(EXTRACTED INFORMATION)
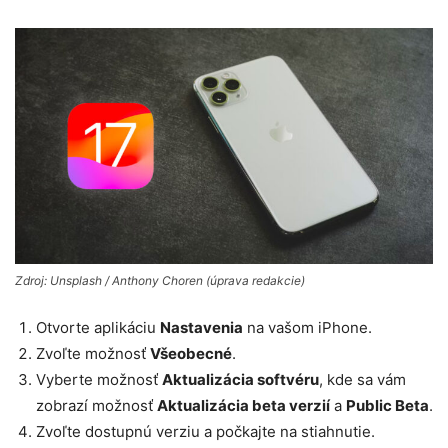
Zdroj: Unsplash / Anthony Choren (úprava redakcie)
Otvorte aplikáciu
Nastavenia
na vašom iPhone.
Zvoľte možnosť
Všeobecné
.
Vyberte možnosť
Aktualizácia softvéru
, kde sa vám
zobrazí možnosť
Aktualizácia beta verzií
a
Public Beta
.
Zvoľte dostupnú verziu a počkajte na stiahnutie.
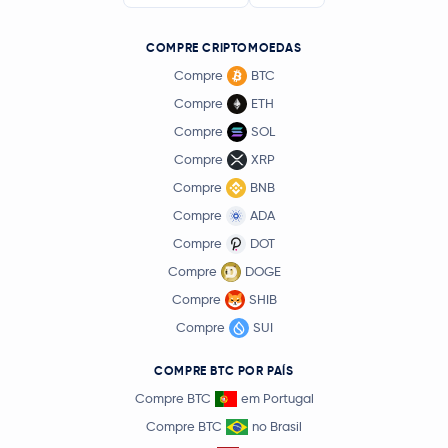
COMPRE CRIPTOMOEDAS
Compre
BTC
Compre
ETH
Compre
SOL
Compre
XRP
Compre
BNB
Compre
ADA
Compre
DOT
Compre
DOGE
Compre
SHIB
Compre
SUI
COMPRE BTC POR PAÍS
Compre BTC
em Portugal
Compre BTC
no Brasil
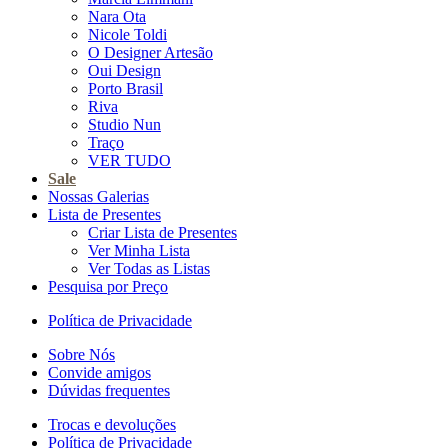
Nara Ota
Nicole Toldi
O Designer Artesão
Oui Design
Porto Brasil
Riva
Studio Nun
Traço
VER TUDO
Sale
Nossas Galerias
Lista de Presentes
Criar Lista de Presentes
Ver Minha Lista
Ver Todas as Listas
Pesquisa por Preço
Política de Privacidade
Sobre Nós
Convide amigos
Dúvidas frequentes
Trocas e devoluções
Política de Privacidade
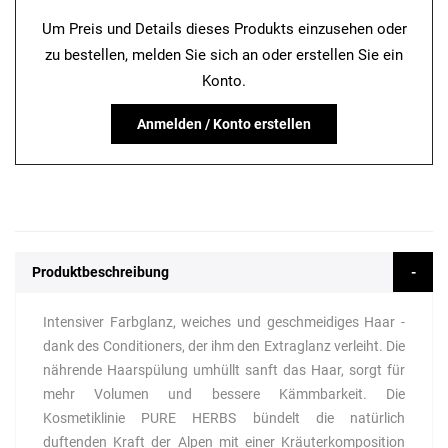
Um Preis und Details dieses Produkts einzusehen oder
zu bestellen, melden Sie sich an oder erstellen Sie ein
Konto.
Anmelden / Konto erstellen
Produktbeschreibung
Intensiver Farbglanz, weiches und geschmeidiges Haar -
dank des Conditioners, der ihm den Extraglanz verleiht. Die
nährende Haarspülung umhüllt sanft das Haar, sorgt für
mehr Volumen und bessere Kämmbarkeit. Die
Kosmetiklinie PURE HERBS bündelt die natürlich
duftenden Kraft der Alpen mit einer Kräuterkomposition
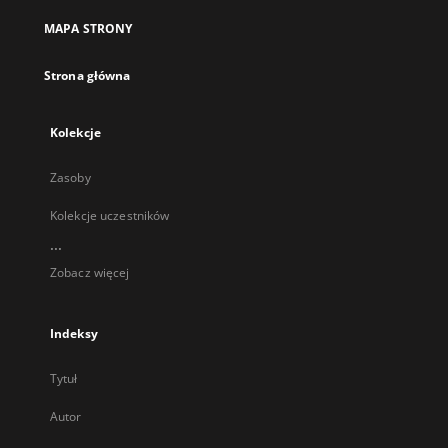
nowej
MAPA STRONY
karcie
Strona główna
Kolekcje
Zasoby
Kolekcje uczestników
...
Zobacz więcej
Indeksy
Tytuł
Autor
(End EXTRACTED INFORMATION)
YOUR TASK:
From the records above, copy every line that holds the word "Presentes".

EXERCISE ANSWER:
Lista de Presentes
Criar Lista de Presentes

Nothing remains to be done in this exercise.